One problem with the use of phase-shift modulated signals arises out of the need to reconstruct a phase-coherent unmodulated carrier in the receiver for use in demodulating the received signal. Most prior art demodulators makes use of a phase-locked loop in order to provide a regenerated carrier for use in demodulation. The phase-locked loop makes use of a voltage controlled oscillator whose frequency and phase is regulated by a locally generated control signal. The control signal is derived from a comparison of the oscillator output with the received signal. FIG. 4 shows a typical prior art receiver which makes use of a phase-locked loop. The received signal is supplied to terminal 20 and applied to a squaring circuit 22 to remove the binary phase modulation on the signal. The squared signal is at twice the original frequency and is filtered by band pass filter 26 and applied to a phase comparator 28 which determines the phase difference between the squared signal and the signals generated by local oscillator 30 which operates at twice the frequency of the received signal. A phase-difference error signal is provided at the output of phase comparator 29, filtered by loop filter 32, and used to control the oscillations of voltage controlled local oscillator 30. The output of voltage controlled oscillator 30 is halved in divider 31 and used as a local oscillator signal to demodulate the received phase modulated signal in phase detector 24. Variations on the phase locked loop of FIG. 4 are known in the art. For example, the Costas loop makes use of a quadrature output signal from voltage controlled oscillator 30, which is mixed the the received modulated signal to generate an error signal. The correct phase for the error signal is determined by reference to the received data.

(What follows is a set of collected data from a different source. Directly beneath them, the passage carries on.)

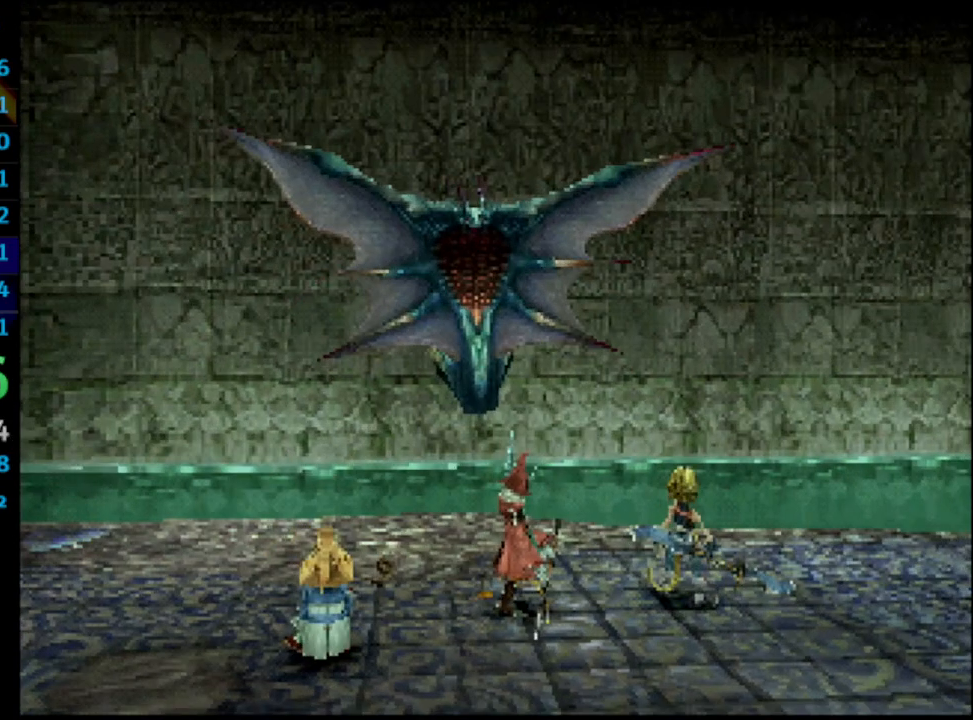
{"buttons": ["L1", "R1"], "left_stick": "center", "right_stick": "center", "events": []}
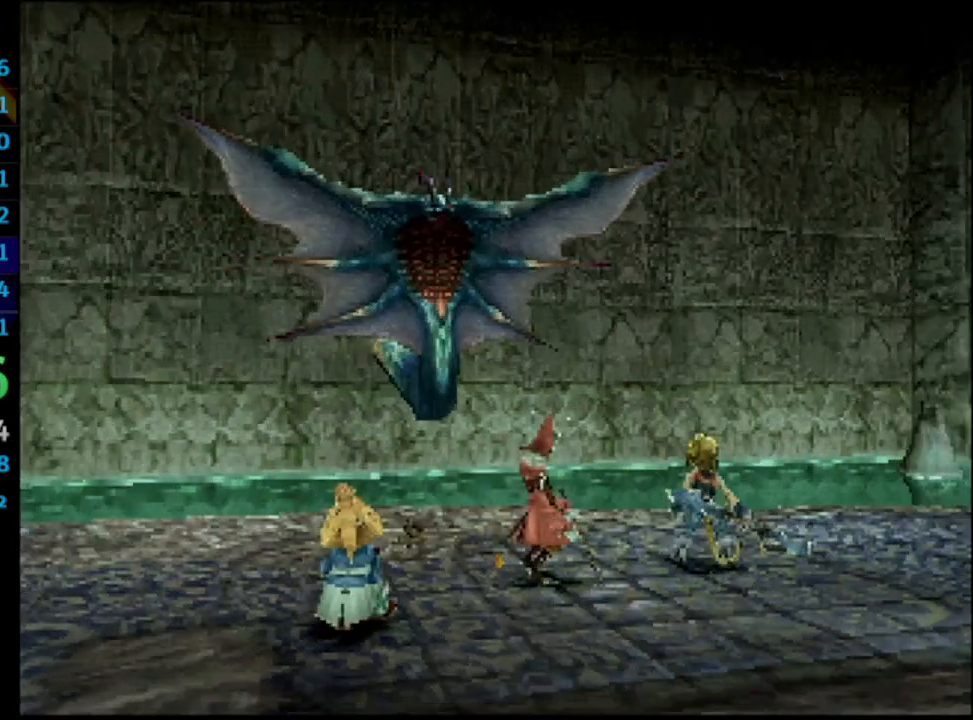
{"buttons": ["L1", "R1"], "left_stick": "center", "right_stick": "center", "events": []}
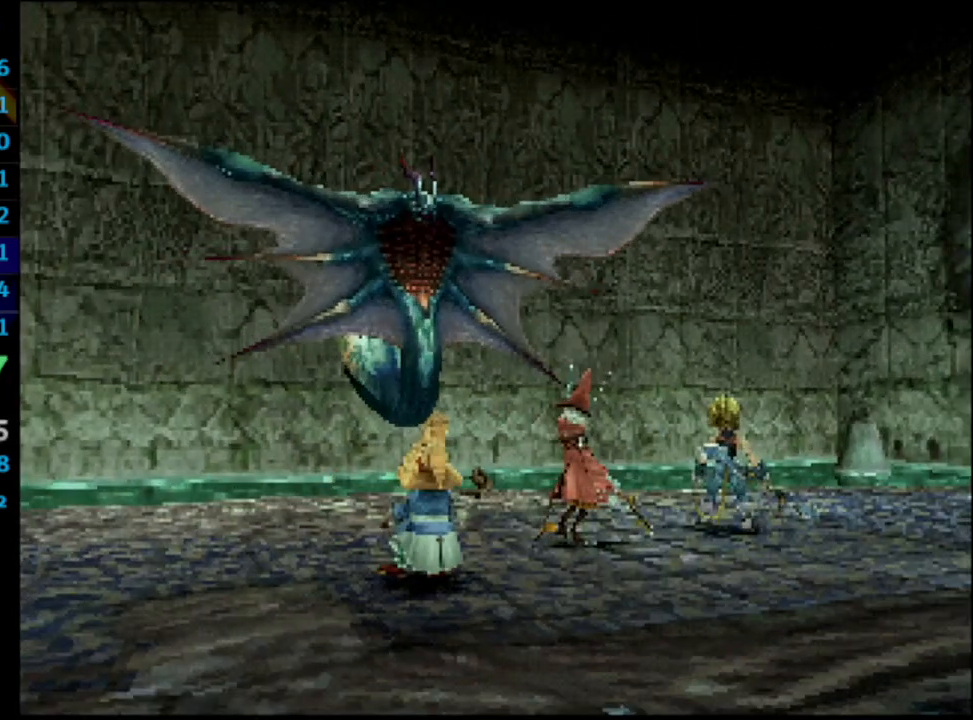
{"buttons": ["L1", "R1"], "left_stick": "center", "right_stick": "center", "events": []}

From the foregoing discussion, it should be recognized that phase shift modulated signals may be easily generated by use of a simple modulator circuit, such as the FIG. 1 circuit, but, according to the prior art, complex and expensive circuits, are required to achieve demodulation of phase-shift modulated signals.
It is therefore an object of the present invention to provide a new and improved demodulator for use with phase-shift modulated RF signals.
It is a further object of the present invention to provide such a demodulator which eliminates the need for a phase-locked local oscillator for the regeneration of the unmodulated carrier.